Three-way merge happens at the key-value level, not the byte level:

1. Walk the diff between `base` and `source` branches.
2. Walk the diff between `base` and `dest` branches.
3. Apply non-conflicting changes directly.
4. For keys modified on both sides, delegate to a conflict resolver (`IgnoreAll`, `TakeSource`, `TakeDestination`).

This is dramatically more reliable than text merges and is what makes the `git-prolly` CLI usable for real KV workflows. See [Theory → Versioning & Merge](theory/versioning.md).

### 4. SQL layer

The SQL layer is a GlueSQL [`Store`](https://github.com/gluesql/gluesql/blob/main/core/src/store/mod.rs) adapter backed by the versioned tree. Tables become key namespaces; rows become values. Everything persists and versions through the layer below.

See [SQL Interface](sql.md).

### 5. CLI — `git-prolly`

Wraps the versioning and SQL layers in a Git-like command surface. Designed to be familiar if you've used `git` itself:

```
git-prolly init | set | get | delete | list
git-prolly commit | log | status | show
git-prolly branch | checkout | merge | revert
git-prolly diff | history | keys-at | stats
git-prolly sql [-b <ref>] [--format json|csv|table]
```

Full reference: [CLI → git-prolly](cli.md).
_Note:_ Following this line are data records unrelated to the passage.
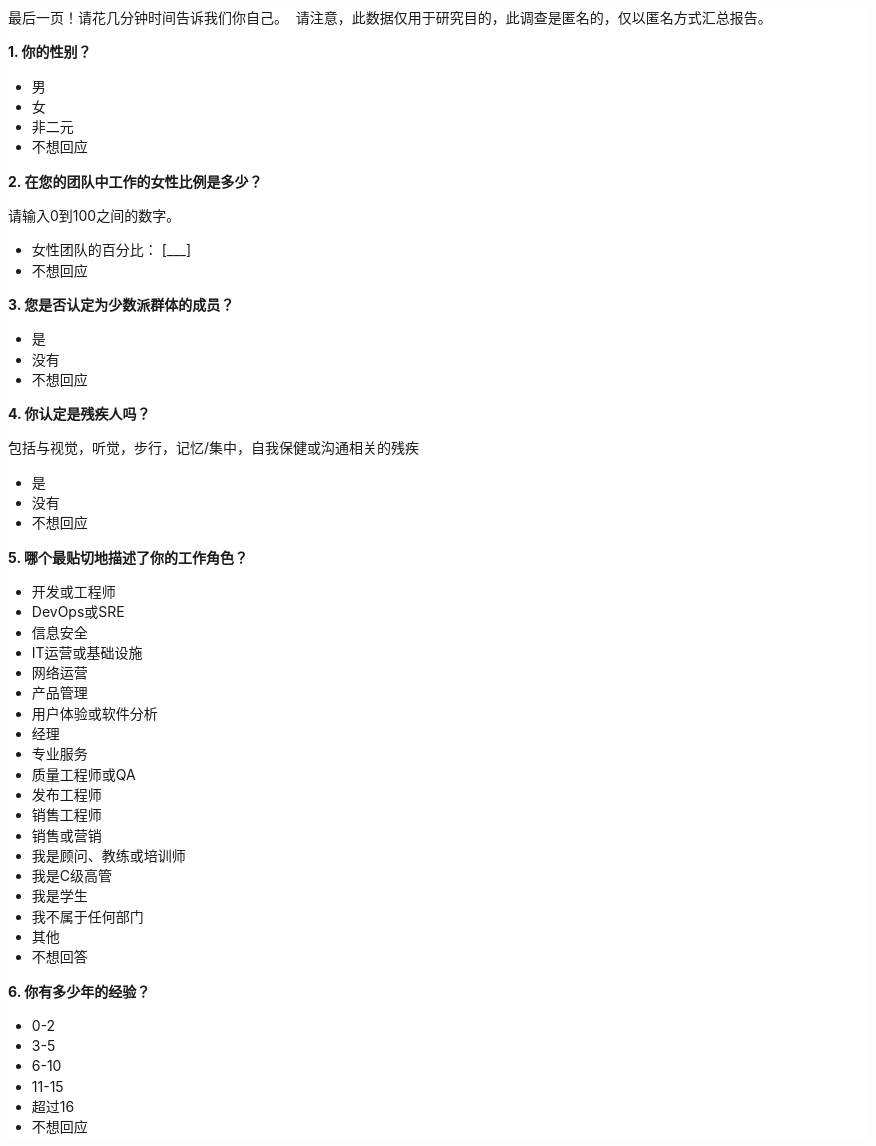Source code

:最后一页！请花几分钟时间告诉我们你自己。 
请注意，此数据仅用于研究目的，此调查是匿名的，仅以匿名方式汇总报告。

**1. 你的性别？**

* 男
* 女
* 非二元
* 不想回应

**2. 在您的团队中工作的女性比例是多少？**

请输入0到100之间的数字。 

* 女性团队的百分比： [___]
* 不想回应

**3. 您是否认定为少数派群体的成员？**

* 是
* 没有
* 不想回应

**4. 你认定是残疾人吗？**

包括与视觉，听觉，步行，记忆/集中，自我保健或沟通相关的残疾

* 是
* 没有
* 不想回应

**5. 哪个最贴切地描述了你的工作角色？**

* 开发或工程师
* DevOps或SRE
* 信息安全
* IT运营或基础设施
* 网络运营
* 产品管理
* 用户体验或软件分析
* 经理
* 专业服务
* 质量工程师或QA
* 发布工程师
* 销售工程师
* 销售或营销
* 我是顾问、教练或培训师
* 我是C级高管
* 我是学生
* 我不属于任何部门
* 其他
* 不想回答

**6. 你有多少年的经验？**

* 0-2
* 3-5
* 6-10
* 11-15
* 超过16
* 不想回应

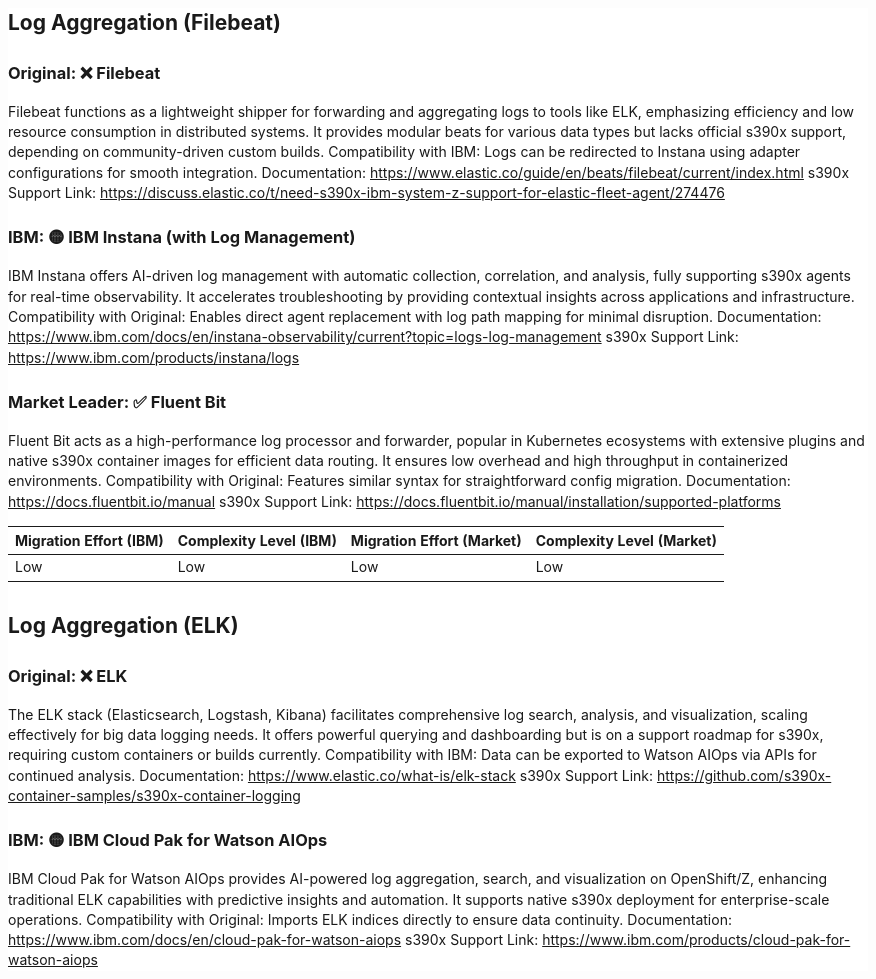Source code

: ## Log Aggregation (Filebeat)

### Original: ❌ Filebeat
Filebeat functions as a lightweight shipper for forwarding and aggregating logs to tools like ELK, emphasizing efficiency and low resource consumption in distributed systems. It provides modular beats for various data types but lacks official s390x support, depending on community-driven custom builds. Compatibility with IBM: Logs can be redirected to Instana using adapter configurations for smooth integration.
Documentation: https://www.elastic.co/guide/en/beats/filebeat/current/index.html
s390x Support Link: https://discuss.elastic.co/t/need-s390x-ibm-system-z-support-for-elastic-fleet-agent/274476

### IBM: 🟡 IBM Instana (with Log Management)
IBM Instana offers AI-driven log management with automatic collection, correlation, and analysis, fully supporting s390x agents for real-time observability. It accelerates troubleshooting by providing contextual insights across applications and infrastructure. Compatibility with Original: Enables direct agent replacement with log path mapping for minimal disruption.
Documentation: https://www.ibm.com/docs/en/instana-observability/current?topic=logs-log-management
s390x Support Link: https://www.ibm.com/products/instana/logs

### Market Leader: ✅ Fluent Bit
Fluent Bit acts as a high-performance log processor and forwarder, popular in Kubernetes ecosystems with extensive plugins and native s390x container images for efficient data routing. It ensures low overhead and high throughput in containerized environments. Compatibility with Original: Features similar syntax for straightforward config migration.
Documentation: https://docs.fluentbit.io/manual
s390x Support Link: https://docs.fluentbit.io/manual/installation/supported-platforms

| Migration Effort (IBM) | Complexity Level (IBM) | Migration Effort (Market) | Complexity Level (Market) |
|------------------------|-------------------------|---------------------------|----------------------------|
| Low                    | Low                     | Low                       | Low                        |

## Log Aggregation (ELK)

### Original: ❌ ELK
The ELK stack (Elasticsearch, Logstash, Kibana) facilitates comprehensive log search, analysis, and visualization, scaling effectively for big data logging needs. It offers powerful querying and dashboarding but is on a support roadmap for s390x, requiring custom containers or builds currently. Compatibility with IBM: Data can be exported to Watson AIOps via APIs for continued analysis.
Documentation: https://www.elastic.co/what-is/elk-stack
s390x Support Link: https://github.com/s390x-container-samples/s390x-container-logging

### IBM: 🟡 IBM Cloud Pak for Watson AIOps
IBM Cloud Pak for Watson AIOps provides AI-powered log aggregation, search, and visualization on OpenShift/Z, enhancing traditional ELK capabilities with predictive insights and automation. It supports native s390x deployment for enterprise-scale operations. Compatibility with Original: Imports ELK indices directly to ensure data continuity.
Documentation: https://www.ibm.com/docs/en/cloud-pak-for-watson-aiops
s390x Support Link: https://www.ibm.com/products/cloud-pak-for-watson-aiops
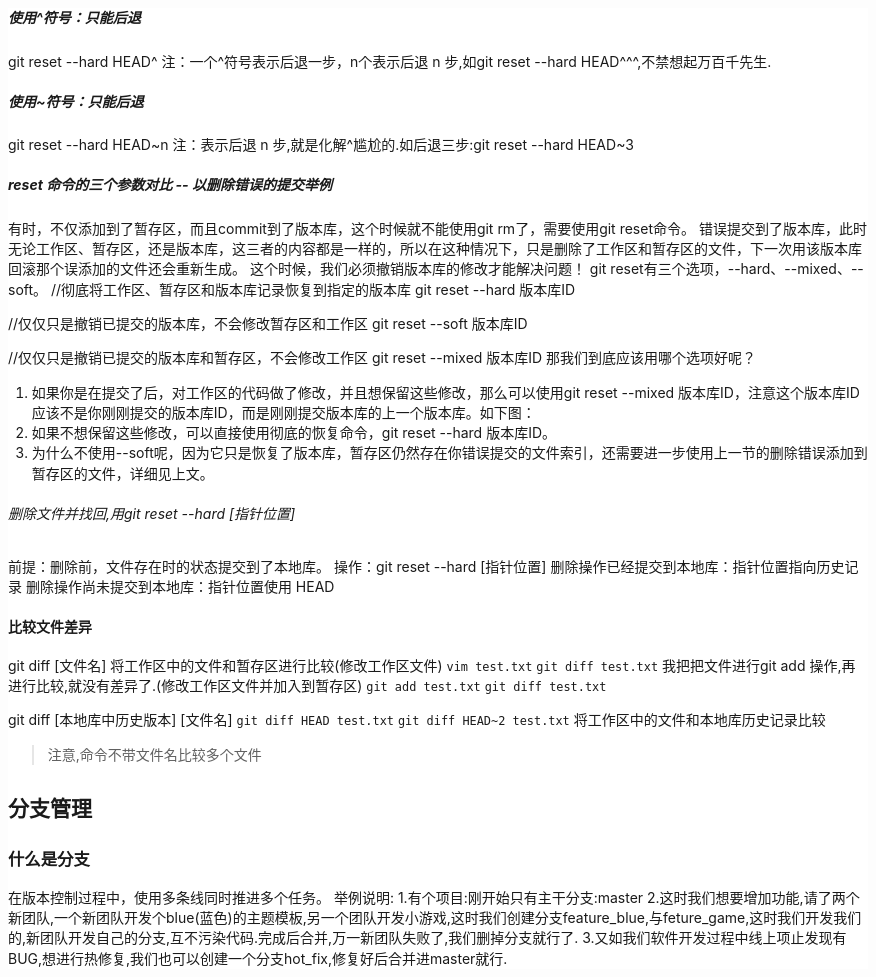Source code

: ##### 使用^符号：只能后退
git reset --hard HEAD^ 
注：一个^符号表示后退一步，n个表示后退 n 步,如git reset --hard HEAD^^^,不禁想起万百千先生.

##### 使用~符号：只能后退
git reset --hard HEAD~n
注：表示后退 n 步,就是化解^尴尬的.如后退三步:git reset --hard HEAD~3

##### reset 命令的三个参数对比 -- 以删除错误的提交举例
有时，不仅添加到了暂存区，而且commit到了版本库，这个时候就不能使用git rm了，需要使用git reset命令。
错误提交到了版本库，此时无论工作区、暂存区，还是版本库，这三者的内容都是一样的，所以在这种情况下，只是删除了工作区和暂存区的文件，下一次用该版本库回滚那个误添加的文件还会重新生成。
这个时候，我们必须撤销版本库的修改才能解决问题！
git reset有三个选项，--hard、--mixed、--soft。
//彻底将工作区、暂存区和版本库记录恢复到指定的版本库
git reset --hard 版本库ID

//仅仅只是撤销已提交的版本库，不会修改暂存区和工作区
git reset --soft 版本库ID

//仅仅只是撤销已提交的版本库和暂存区，不会修改工作区
git reset --mixed 版本库ID
那我们到底应该用哪个选项好呢？
1. 如果你是在提交了后，对工作区的代码做了修改，并且想保留这些修改，那么可以使用git reset --mixed 版本库ID，注意这个版本库ID应该不是你刚刚提交的版本库ID，而是刚刚提交版本库的上一个版本库。如下图：
2. 如果不想保留这些修改，可以直接使用彻底的恢复命令，git reset --hard 版本库ID。
3. 为什么不使用--soft呢，因为它只是恢复了版本库，暂存区仍然存在你错误提交的文件索引，还需要进一步使用上一节的删除错误添加到暂存区的文件，详细见上文。

###### 删除文件并找回,用git reset --hard [指针位置]
前提：删除前，文件存在时的状态提交到了本地库。
操作：git reset --hard [指针位置]
删除操作已经提交到本地库：指针位置指向历史记录
删除操作尚未提交到本地库：指针位置使用 HEAD

#### 比较文件差异
git diff [文件名]
将工作区中的文件和暂存区进行比较(修改工作区文件)
`vim test.txt`
`git diff test.txt` 
我把把文件进行git add 操作,再进行比较,就没有差异了.(修改工作区文件并加入到暂存区)
`git add test.txt`
`git diff test.txt`

git diff [本地库中历史版本] [文件名]
`git diff HEAD test.txt`
`git diff HEAD~2 test.txt`
将工作区中的文件和本地库历史记录比较
>注意,命令不带文件名比较多个文件

## 分支管理
### 什么是分支
在版本控制过程中，使用多条线同时推进多个任务。
举例说明:
1.有个项目:刚开始只有主干分支:master
2.这时我们想要增加功能,请了两个新团队,一个新团队开发个blue(蓝色)的主题模板,另一个团队开发小游戏,这时我们创建分支feature_blue,与feture_game,这时我们开发我们的,新团队开发自己的分支,互不污染代码.完成后合并,万一新团队失败了,我们删掉分支就行了.
3.又如我们软件开发过程中线上项止发现有BUG,想进行热修复,我们也可以创建一个分支hot_fix,修复好后合并进master就行.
### 6. Language bindings — PyO3

Python exposes:

- `ProllyTree`, `TreeConfig`
- `VersionedKvStore`, `ConflictResolution`, `MergeConflict`
- `ProllySQLStore`

The binding is a thin wrapper — Rust objects are held behind `Arc<Mutex<…>>` and Python types are PyO3 newtypes over them. See the [Python API reference](api/python.md).

## Data flow

### Write path (versioned store)

```text
client.insert(key, value)
  ↓
VersionedKvStore: stages change on current branch
  ↓
ProllyTree: insert into in-memory tree
  ↓
NodeStorage: persist any dirtied nodes by content hash
  ↓
client.commit("msg")
  ↓
VersionedKvStore: record new root hash as a Git commit
```

### Read path (historical query)

```text
client.sql("SELECT …", branch="v1.0")
  ↓
SQL adapter resolves ref → commit hash → root hash
  ↓
ProllyTree loads from NodeStorage using that root
  ↓
GlueSQL walks the tree as a relational scan
```

## Concurrency

- `InMemoryNodeStorage` is internally locked and safe for multiple threads.
- `VersionedKvStore` has a `git_threadsafe` variant — `StoreFactory::git_threadsafe::<32, _>(path)` — that wraps the underlying state in locks suitable for concurrent readers.
- Worktree support (`WorktreeManager`) lets multiple writers operate on independent branches of the same Git-backed store. See [Examples → Versioned Store]examples/versioning.md.

## Extension points

- **New storage backend** — implement `NodeStorage<N>`.
- **New conflict resolver** — implement `ConflictResolver` and pass it to `merge_with`.
- **New language binding** — the Rust surface is stable and PyO3-friendly; the shape of the Python module is a good blueprint.

## Design decisions worth knowing

- **Content-defined shape.** The one non-negotiable design choice. It enables equal root hashes for equal data, efficient diff, and convergent replicas. See [Theory → Prolly Trees]theory/prolly_tree.md.
- **Git-as-commit-graph.** Rather than reimplement a commit DAG, the versioning layer uses real Git. You get tooling (`git log`, GitHub, etc.) for free.
- **Bytes in / bytes out.** Keys and values are `Vec<u8>`. Higher layers (SQL, application code) can serialize whatever they like.